I read that it’s generally agree that if a blog hasn’t had a new post within the last 3 months, then it’s probably dead. Oh dear, I think my last posting was back in September, but I don’t intend to leave this blog dead quite yet (nor indeed for a long while). Particularly as I’m now getting more visitors than I did when I wrote regularly! It’s not even true to say that I’ve had nothing to say. There have been quite a few events in the news which I wanted to comment on, but I just haven’t had the time.

One of these was the loss before Christmas by Her Majesty’s Revenue and Customs (UK tax raising organisation) of some CDs containing personal and confidential details of a large proportion of the UK population. This not only affected my family personally, but is interesting to me as an IT manager where one aspect of my role is to ensure that our organisation’s systems and personal data remain secure. My thoughts went slightly in a different direction, however, to the general (somewhat deserved) condemnation of the government’s incompetence. However it’s now late and I don’t want to write this all at this moment. So come back soon for (hopefully) some further reflections…

Broken tooth

March 27, 2007

Last week when eating breakfast I felt a twinge of protest from a tooth as I crunched on a hard bit of cereal. Shortly afterwards I crunched on something even harder – it was about a quarter of one of my teeth which had broken off, leaving a rather exposed bit of ‘inner tooth’ (I think dentine is the technical name)!

Fortunately the fracture hadn’t gone through to the root so I wasn’t in pain, but I was bit unnerved by a large section of missing tooth in my mouth, and thought I’d better go to a dentist soon. Only one problem, however. We haven’t registered with a dentist here in Gloucester. We were looking to find a health service dentist who wouldn’t charge too much, as money is not an overabundant commodity when you’re studying at a mission college. However these are few and far between and we haven’t yet found one taking on new patients.
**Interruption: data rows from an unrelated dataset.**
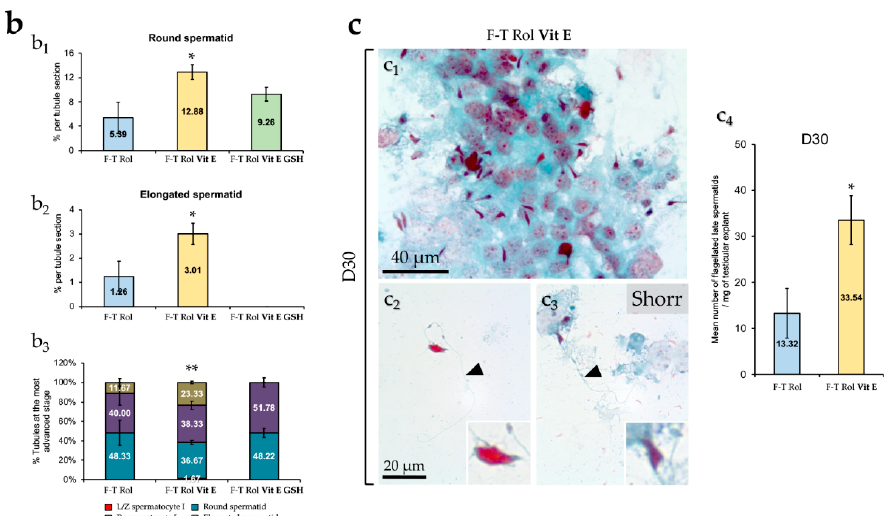
Figure 6. Effect of antioxidant supplementation on in vitro maturation of frozen-thawed prepubertal mouse testicular fragments during the first wave of spermatogenesis. ( a ) Histological evaluation of germ cell differentiation into spermatids according to the culture conditions tested. At D0, seminiferous tubule sections, stained with hematoxylin eosin, contained only spermatogonia (blue boxes) as germ cell ( a 1 ). F-T prepubertal testicular fragments cultured without antioxidant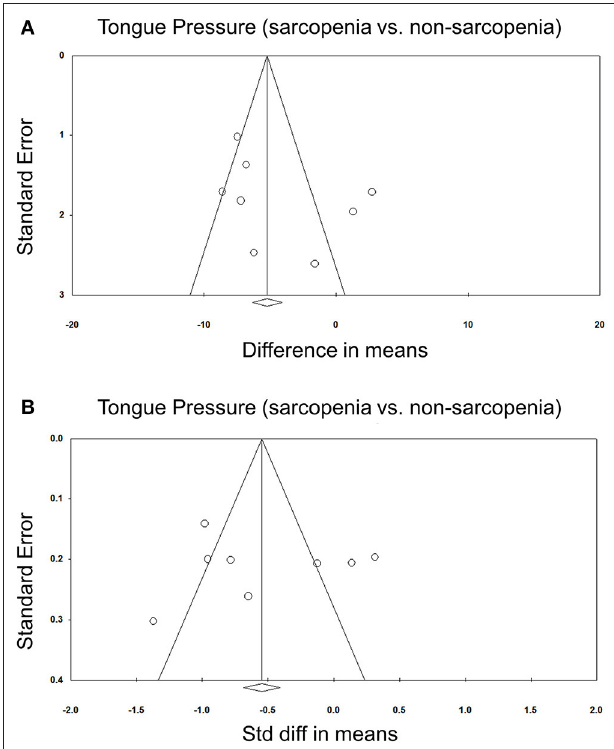
FIGURE 4 | Funnel plot of the weighted mean difference (A) and standardized mean differences (B) of the tongue pressure between the sarcopenic and non-sarcopenic groups among the included studies. Std diff, standardized difference.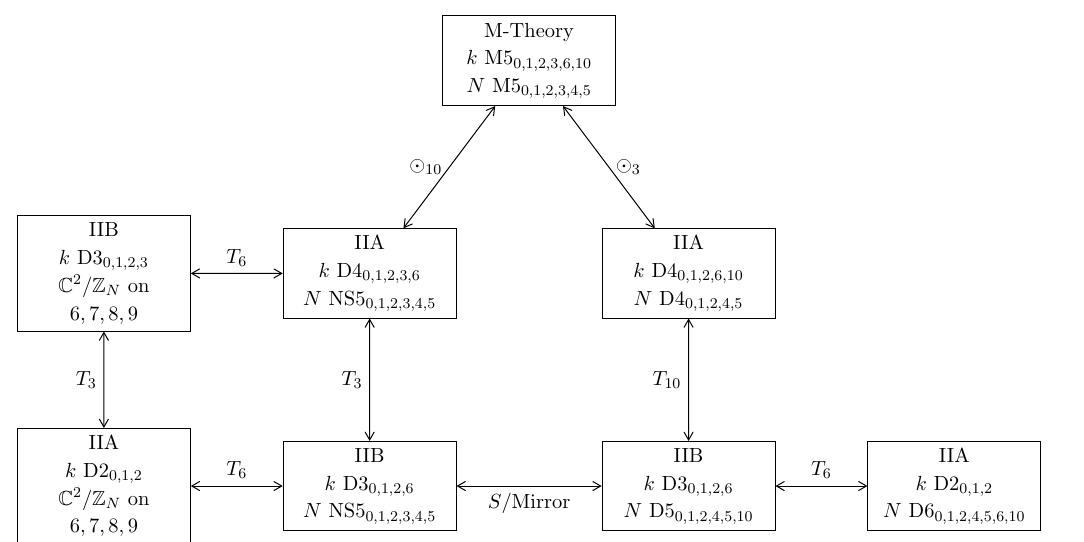
Figure 1 . Summary of the dualities. The top node is the M-theory node, the second line contains the 4d theories (plus the D4/D4) and the third line the 3d theories. The symbol (cid:12) means that we shrink the associated circle to zero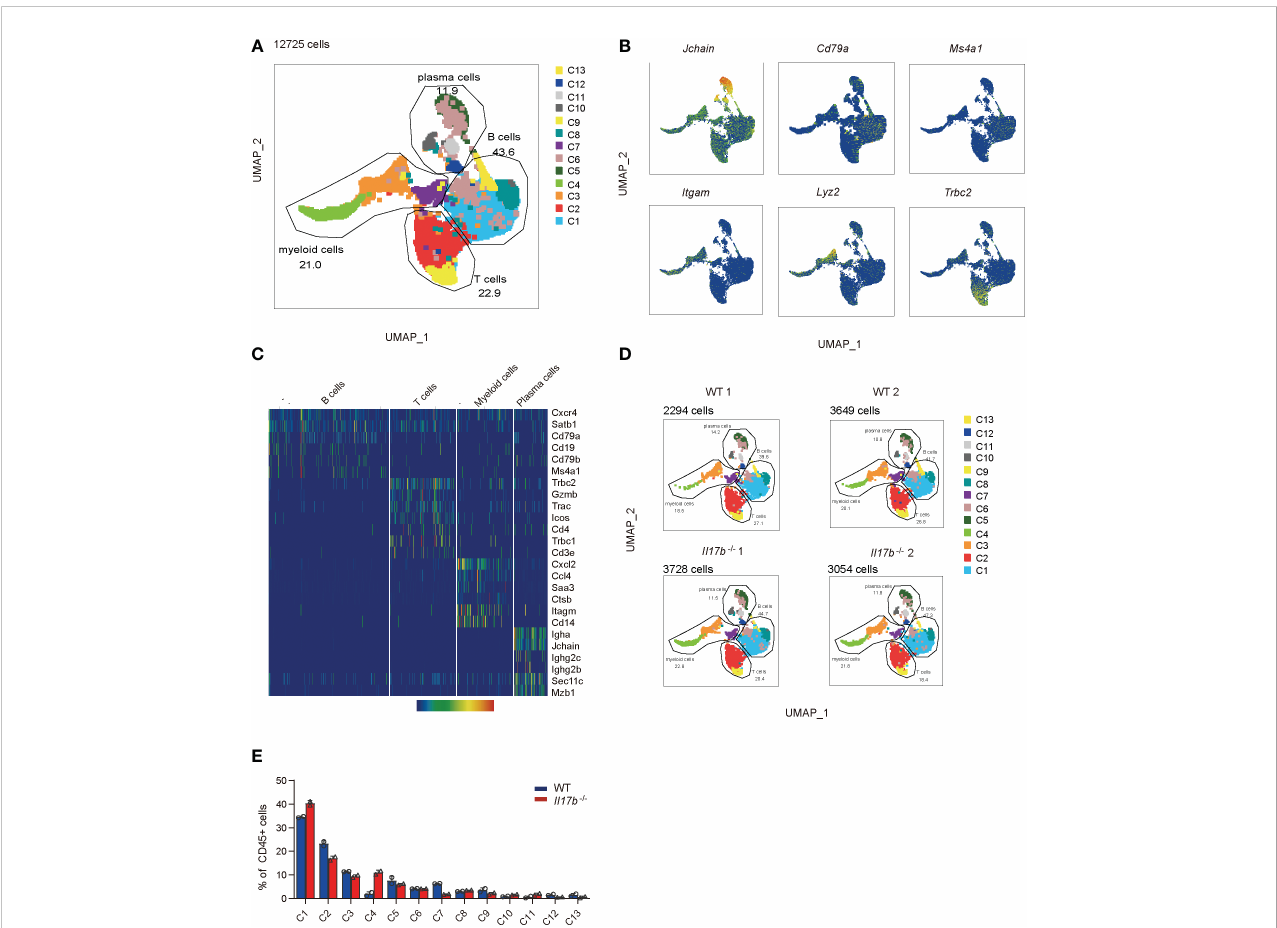
FIGURE 4 Single cell transcriptome analysis of colon lamina propria immune cells in colitis in WT and Il17b -/- mice. Two WT and two Il17b -/- mice were fed with 2.5% DSS water to induce colitis. Lamina propria CD45 + immune cells were sorted by magnetic activated cell sorting and processed for scRNAseq. (A) UMAP plot shows the clustering of 12725 immune cells, colored by cell subset and cell types. (B) UMAP plots displaying marker genes expression for cell cluster. (C) Heatmap showing speci fi c marker genes for major cell types. (D) UMAPs plots showing a comparison of the CD45 + cell clusters distribution in WT and Il17b -/- colitic mice. (E) Percentage of each cell cluster in CD45 + cells in WT and Il17b -/- colitic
Never mind, I thought, there’s a phoneline for emergency treatment for patients who don’t have a dentist. After an hour of trying, I got through – and was told that unless I was in severe pain I’d have to go on the waiting list – 10 months! Not so sure that was going to be much use. After lots of frantic effort I did finally manage to find a dentisit in a nearby village who had an available appointment and was willing to see me, even though I wasn’t registered with them. He was able to fix the broken tooth for a not-too-exhorbitant fee. I now have a pin in my tooth, surrounded by filling. However I’m still a bit anxious about really ‘testing’ it too hard – at least until we’re properly registered with a dentist …

This is not the only example I have of not quite getting round to something until it was almost too late. A few years ago I had got a bit lax at making backups of our documents, Emails etc on our computer. After all it was a very good PC and never went wrong. At least until it did, and the computer was unable to read the hard drive. After multiple attempts it did at last start up, and I managed to get the disk spinning again. I didn’t switch off the PC until everything was burned onto CD. That hard drive never worked again, and I only just rescued the data in time.

Often we (or at least I) don’t get round to important things as there’s always something more urgent to do. Only when the emergency happens do we realise that the important is more important than the urgent. And perhaps one day we won’t be able to do it just in time.